题目 1 ▸ 请原样重新录入关于QEMU PCI设备模拟的文章中从“static void pci_qdev_realize(DeviceState”到“systemd (see: udev-builtin-net_id.c)”之间的部分，首尾两处都包括在内。
题目 2 ▸ 根据关于QEMU PCI设备模拟的文章，判断下列说法是否与文中内容相符，每项回答“是”或“否”，并原样引用起决定作用的文字：(a) PCI设备的父设备是TYPE_DEVICE；(b) pci_device_type_info中的abstract被设为false；(c) 若ROM大小不是2的幂，pci_qdev_realize会报错并返回。
题目 3 ▸ 请从关于QEMU PCI设备模拟的文章最后显示的内容之后接着写下去。

阅读文本 ▸
——
QEMU源码全解析 —— PCI设备模拟（3）

接前一篇文章：

2. PCI 设备的模拟

QEMU 模拟的设备很多都是PCI设备，本节介绍PCI设备的模拟。与所有设备类似，PCI设备的父设备也是TYPE_DEVICE，其定义在QEMU源码根目录/hw/pci/pci.c中，代码如下：

static const TypeInfo pci_device_type_info = {
    .name = TYPE_PCI_DEVICE,
    .parent = TYPE_DEVICE,
    .instance_size = sizeof(PCIDevice),
    .abstract = true,
    .class_size = sizeof(PCIDeviceClass),
    .class_init = pci_device_class_init,
    .class_base_init = pci_device_class_base_init,
};
 
static void pci_register_types(void)
{
    type_register_static(&pci_bus_info);
    type_register_static(&pcie_bus_info);
    type_register_static(&cxl_bus_info);
    type_register_static(&conventional_pci_interface_info);
    type_register_static(&cxl_interface_info);
    type_register_static(&pcie_interface_info);
    type_register_static(&pci_device_type_info);
}
 
type_init(pci_register_types)

上一回讲到了PCI设备的具现化函数pci_qdev_realize()，讲解了pci_qdev_realize函数所完成的三个任务中的第一个，本回接着往下讲。为了便于理解和回顾，再次贴出该函数源码，在hw/pci/pci.c中，如下：

static void pci_qdev_realize(DeviceState *qdev, Error **errp)
{
    PCIDevice *pci_dev = (PCIDevice *)qdev;
    PCIDeviceClass *pc = PCI_DEVICE_GET_CLASS(pci_dev);
    ObjectClass *klass = OBJECT_CLASS(pc);
    Error *local_err = NULL;
    bool is_default_rom;
    uint16_t class_id;
 
    /*
     * capped by systemd (see: udev-builtin-net_id.c)
     * as it's the only known user honor it to avoid users
     * misconfigure QEMU and then wonder why acpi-index doesn't work
     */
    if (pci_dev->acpi_index > ONBOARD_INDEX_MAX) {
        error_setg(errp, "acpi-index should be less or equal to %u",
                   ONBOARD_INDEX_MAX);
        return;
    }
 
    /*
     * make sure that acpi-index is unique across all present PCI devices
     */
    if (pci_dev->acpi_index) {
        GSequence *used_indexes = pci_acpi_index_list();
 
        if (g_sequence_lookup(used_indexes,
                              GINT_TO_POINTER(pci_dev->acpi_index),
                              g_cmp_uint32, NULL)) {
            error_setg(errp, "a PCI device with acpi-index = %" PRIu32
                       " already exist", pci_dev->acpi_index);
            return;
        }
        g_sequence_insert_sorted(used_indexes,
                                 GINT_TO_POINTER(pci_dev->acpi_index),
                                 g_cmp_uint32, NULL);
    }
 
    if (pci_dev->romsize != -1 && !is_power_of_2(pci_dev->romsize)) {
        error_setg(errp, "ROM size %u is not a power of two", pci_dev->romsize);
        return;
    }
 
    /* initialize cap_present for pci_is_express() and pci_config_size(),
     * Note that hybrid PCIs are not set automatically and need to manage
     * QEMU_PCI_CAP_EXPRESS manually */
    if (object_class_dynamic_cast(klass, INTERFACE_PCIE_DEVICE) &&
       !object_class_dynamic_cast(klass, INTERFACE_CONVENTIONAL_PCI_DEVICE)) {
        pci_dev->cap_present |= QEMU_PCI_CAP_EXPRESS;
    }
 
    if (object_class_dynamic_cast(klass, INTERFACE_CXL_DEVICE)) {
        pci_dev->cap_present |= QEMU_PCIE_CAP_CXL;
    }
 
    pci_dev = do_pci_register_device(pci_dev,
                                     object_get_typename(OBJECT(qdev)),
                                     pci_dev->devfn, errp);
    if (pci_dev == NULL)
——
所给数据 ▸

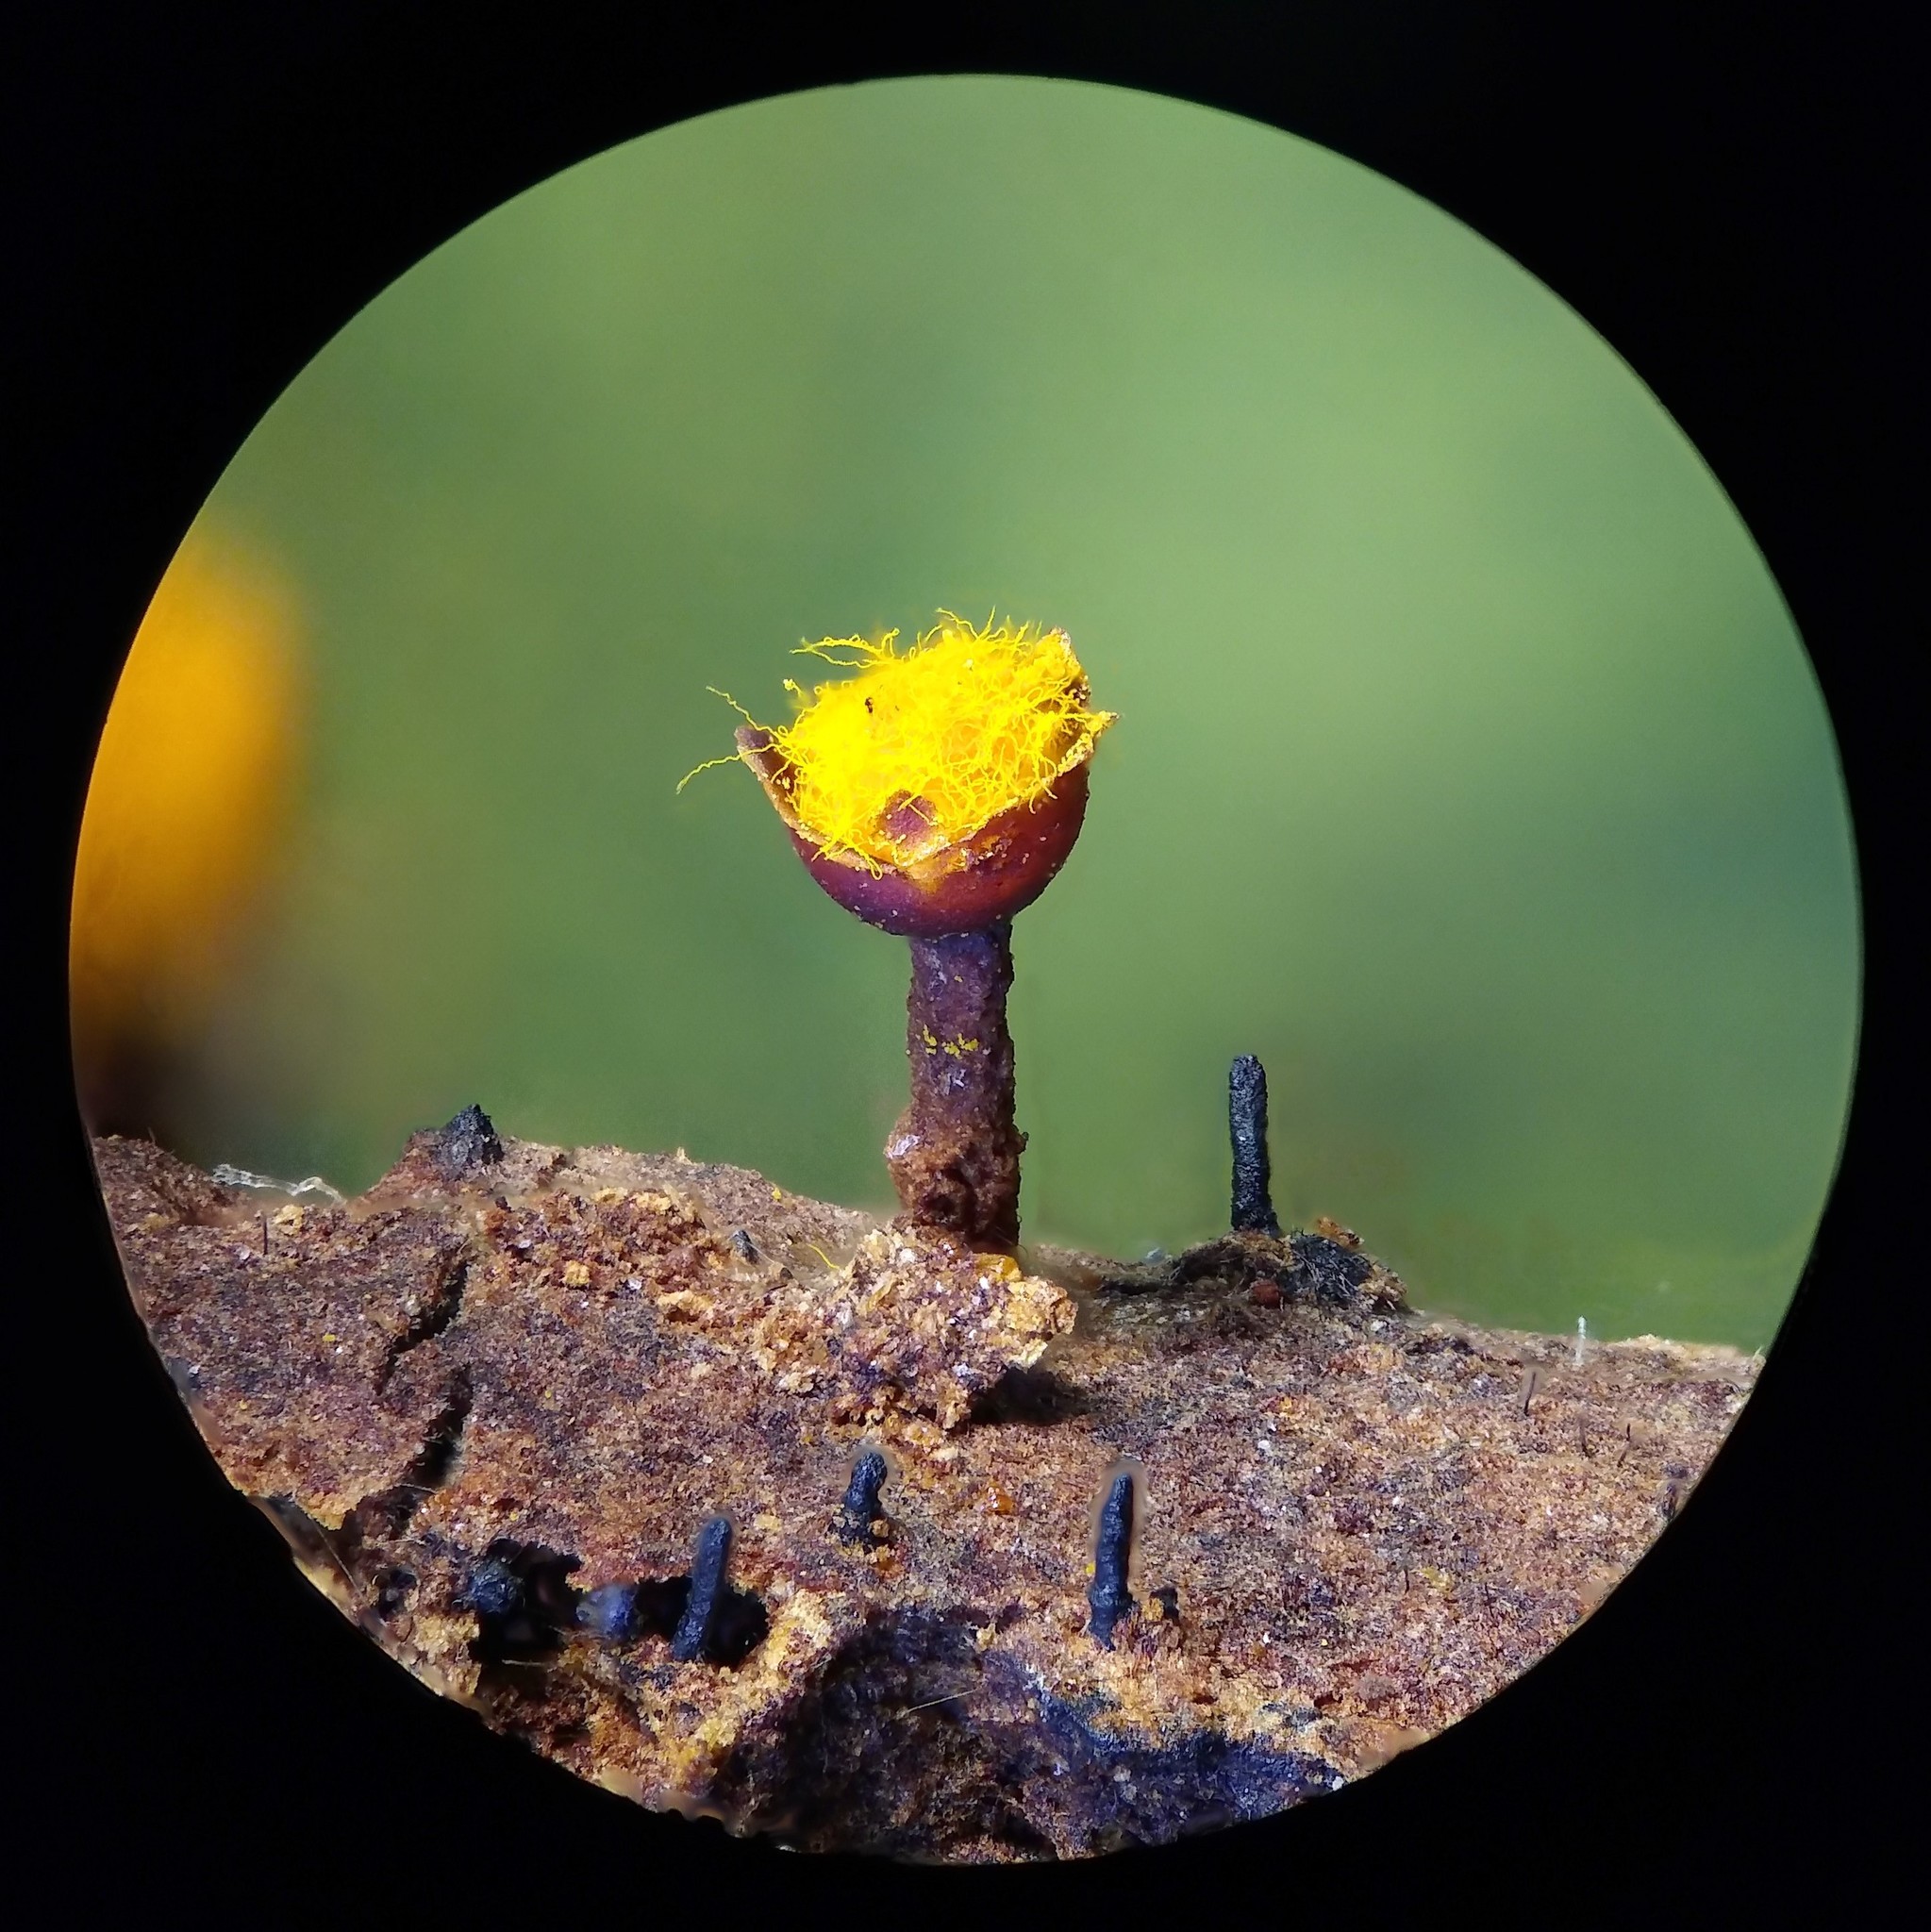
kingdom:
——
任务结果 1 ▸
static void pci_qdev_realize(DeviceState *qdev, Error **errp)
{
    PCIDevice *pci_dev = (PCIDevice *)qdev;
    PCIDeviceClass *pc = PCI_DEVICE_GET_CLASS(pci_dev);
    ObjectClass *klass = OBJECT_CLASS(pc);
    Error *local_err = NULL;
    bool is_default_rom;
    uint16_t class_id;
 
    /*
     * capped by systemd (see: udev-builtin-net_id.c)

任务结果 2 ▸
(a) 是。依据：“PCI设备的父设备也是TYPE_DEVICE”。
(b) 否。依据：“.abstract = true,”。
(c) 是。依据：“error_setg(errp, "ROM size %u is not a power of two", pci_dev->romsize);”。

任务结果 3 ▸
        return;
 
    if (pc->realize) {
        pc->realize(pci_dev, &local_err);
        if (local_err) {
            error_propagate(errp, local_err);
            do_pci_unregister_device(pci_dev);
            return;
        }
    }
 
    /*
     * A PCIe Downstream Port that do not have ARI Forwarding enabled must
     * associate only Device 0 with the device attached to the bus
     * representing the Link from the Port (PCIe base spec rev 4.0 ver 0.3,
     * sec 7.3.1).
     * With ARI, PCI_SLOT() can return non-zero value as the traditional
     * 5-bit Device Number and 3-bit Function Number fields in its associated
     * Routing IDs, Requester IDs and Completer IDs are interpreted as a
     * single 8-bit Function Number. Hence, ignore ARI capable devices.
     */
    if (pci_is_express(pci_dev) &&
        !pcie_find_capability(pci_dev, PCI_EXT_CAP_ID_ARI) &&
        pcie_has_upstream_port(pci_dev) &&
        PCI_SLOT(pci_dev->devfn)) {
        warn_report("PCI: slot %d is not valid for %s,"
                    " parent device only allows plugging into slot 0.",
                    PCI_SLOT(pci_dev->devfn), pci_dev->name);
    }
 
    if (pci_dev->failover_pair_id) {
        if (!pci_bus_is_express(pci_get_bus(pci_dev))) {
            error_setg(errp, "failover primary device must be on "
                             "PCIExpress bus");
            pci_qdev_unrealize(DEVICE(pci_dev));
            return;
        }
        class_id = pci_get_word(pci_dev->config + PCI_CLASS_DEVICE);
        if (class_id != PCI_CLASS_NETWORK_ETHERNET) {
            error_setg(errp, "failover primary device is not an "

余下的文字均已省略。